Beccati dai carabinieri mentre davano fuoco ad alcuni cavi nei boschi siciliani, stavano scatenando un rogo immenso

Arrestati due incendiari di cavi rubati: tentavano di bruciare rame nel bosco di Billiemi. Due uomini sono stati arrestati dai Carabinieri Forestali del Centro Anticrimine Natura di Palermo con l’accusa di combustione illecita di rifiuti e ricettazione.
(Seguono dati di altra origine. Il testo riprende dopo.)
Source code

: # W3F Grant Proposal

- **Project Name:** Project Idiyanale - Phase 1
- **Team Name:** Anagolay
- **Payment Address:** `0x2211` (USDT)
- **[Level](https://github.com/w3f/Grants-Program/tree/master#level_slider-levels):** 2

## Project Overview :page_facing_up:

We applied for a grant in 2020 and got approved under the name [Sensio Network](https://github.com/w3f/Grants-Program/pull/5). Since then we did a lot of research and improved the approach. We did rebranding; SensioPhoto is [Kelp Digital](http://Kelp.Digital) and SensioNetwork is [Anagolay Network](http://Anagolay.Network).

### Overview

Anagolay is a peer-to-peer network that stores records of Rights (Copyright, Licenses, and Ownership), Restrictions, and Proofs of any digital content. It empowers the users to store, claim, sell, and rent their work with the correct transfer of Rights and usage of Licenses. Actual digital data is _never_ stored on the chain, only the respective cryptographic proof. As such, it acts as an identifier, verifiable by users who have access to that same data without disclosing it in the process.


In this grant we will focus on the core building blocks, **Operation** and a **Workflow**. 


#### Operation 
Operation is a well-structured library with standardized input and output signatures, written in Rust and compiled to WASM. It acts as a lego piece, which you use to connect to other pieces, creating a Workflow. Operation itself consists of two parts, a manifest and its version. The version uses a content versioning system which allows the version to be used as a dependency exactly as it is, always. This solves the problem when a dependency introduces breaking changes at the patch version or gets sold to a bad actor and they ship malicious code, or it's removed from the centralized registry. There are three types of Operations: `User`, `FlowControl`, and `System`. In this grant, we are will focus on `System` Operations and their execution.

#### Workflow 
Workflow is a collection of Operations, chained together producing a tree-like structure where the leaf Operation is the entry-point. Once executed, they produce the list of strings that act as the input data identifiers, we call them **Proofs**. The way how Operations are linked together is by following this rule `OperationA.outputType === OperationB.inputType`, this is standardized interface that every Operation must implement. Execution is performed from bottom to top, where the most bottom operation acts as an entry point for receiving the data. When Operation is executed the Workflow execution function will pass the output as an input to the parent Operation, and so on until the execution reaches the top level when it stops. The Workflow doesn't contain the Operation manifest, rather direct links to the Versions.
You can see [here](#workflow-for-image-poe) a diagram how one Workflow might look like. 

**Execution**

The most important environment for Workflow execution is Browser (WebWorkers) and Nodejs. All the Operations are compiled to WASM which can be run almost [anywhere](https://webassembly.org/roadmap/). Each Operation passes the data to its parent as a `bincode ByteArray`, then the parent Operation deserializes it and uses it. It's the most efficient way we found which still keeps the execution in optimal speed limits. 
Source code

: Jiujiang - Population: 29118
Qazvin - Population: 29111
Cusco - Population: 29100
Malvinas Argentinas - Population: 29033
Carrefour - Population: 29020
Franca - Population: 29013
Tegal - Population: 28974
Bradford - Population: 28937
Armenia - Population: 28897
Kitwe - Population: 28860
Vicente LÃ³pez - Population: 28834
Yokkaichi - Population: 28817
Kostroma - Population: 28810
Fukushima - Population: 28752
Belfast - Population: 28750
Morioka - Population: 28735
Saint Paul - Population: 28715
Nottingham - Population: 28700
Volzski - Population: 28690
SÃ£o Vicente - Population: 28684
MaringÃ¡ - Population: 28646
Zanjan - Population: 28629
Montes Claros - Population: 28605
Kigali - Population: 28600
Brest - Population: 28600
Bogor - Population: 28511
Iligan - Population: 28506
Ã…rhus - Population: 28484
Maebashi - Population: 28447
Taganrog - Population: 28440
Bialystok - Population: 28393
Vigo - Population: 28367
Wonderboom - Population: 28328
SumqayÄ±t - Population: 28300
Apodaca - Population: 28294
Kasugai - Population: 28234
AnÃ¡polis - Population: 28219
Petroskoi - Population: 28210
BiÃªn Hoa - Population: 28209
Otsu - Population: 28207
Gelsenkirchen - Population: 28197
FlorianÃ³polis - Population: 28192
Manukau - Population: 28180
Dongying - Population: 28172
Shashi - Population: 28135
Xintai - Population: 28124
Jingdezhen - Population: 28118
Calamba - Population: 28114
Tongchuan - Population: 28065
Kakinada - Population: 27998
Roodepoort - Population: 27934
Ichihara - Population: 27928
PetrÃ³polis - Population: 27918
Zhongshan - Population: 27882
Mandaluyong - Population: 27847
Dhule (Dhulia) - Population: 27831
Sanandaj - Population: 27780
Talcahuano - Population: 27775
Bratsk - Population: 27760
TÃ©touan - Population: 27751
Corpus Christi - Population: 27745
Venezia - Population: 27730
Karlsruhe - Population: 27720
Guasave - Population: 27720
I soggetti, entrambi palermitani di 28 e 35 anni già noti alle forze dell’ordine, sono stati sorpresi in flagranza di reato mentre davano fuoco a circa 500 kg di cavi elettrici all’interno del complesso boschivo di Billiemi, una vasta area naturale situata tra i comuni di Palermo e Torretta.

L’operazione rientra nell’ambito dei controlli intensificati avviati dai Carabinieri Forestali per contrastare gli incendi boschivi e i reati ambientali che, soprattutto in estate, mettono a rischio il fragile ecosistema del territorio siciliano. Il Nucleo Investigativo di Polizia Ambientale Agroalimentare e Forestale (N.I.P.A.A.F.), con il supporto del Nucleo CITES e dei militari della Compagnia di Carini, ha agito con tempestività, evitando che il rogo si propagasse e causasse un grave danno ambientale.

Secondo quanto accertato dai militari, i due uomini avevano appiccato il fuoco con l’obiettivo di bruciare la guaina isolante dei cavi e recuperare il rame da rivendere. Una pratica illecita e altamente pericolosa: la combustione della plastica rilascia nell’atmosfera diossine e sostanze tossiche, dannose per la salute umana e per l’ambiente. Alla vista dei Carabinieri, i due hanno tentato di darsi alla fuga a bordo di un’auto. Ne è nato un inseguimento che si è concluso dopo pochi chilometri: gli arrestati hanno abbandonato il veicolo e proseguito a piedi, ma sono stati rapidamente bloccati dalle pattuglie. L’auto usata per il trasporto del materiale è stata sequestrata, così come gli attrezzi utilizzati e l’intero carico di cavi, per un valore complessivo stimato in circa 2.000 euro.

Decisivo è stato anche l’intervento dei Vigili del Fuoco, che hanno domato le fiamme prima che potessero estendersi alla vegetazione circostante. La sinergia tra i reparti operativi ha scongiurato quello che avrebbe potuto trasformarsi in un disastro ambientale di vaste proporzioni. Il Tribunale di Palermo ha convalidato l’arresto e disposto nei confronti dei due indagati misure cautelari non detentive: obbligo di dimora nel Comune di Palermo, divieto di uscire di casa nelle ore notturne (dalle 19:00 alle 07:00) e obbligo di firma presso la Polizia Giudiziaria. È doveroso ricordare che, sebbene colti in flagranza, i due uomini sono da considerarsi, allo stato attuale, solo indiziati di reato. La loro posizione sarà vagliata nel corso del procedimento giudiziario, nel pieno rispetto del principio di presunzione di innocenza fino a eventuale condanna definitiva.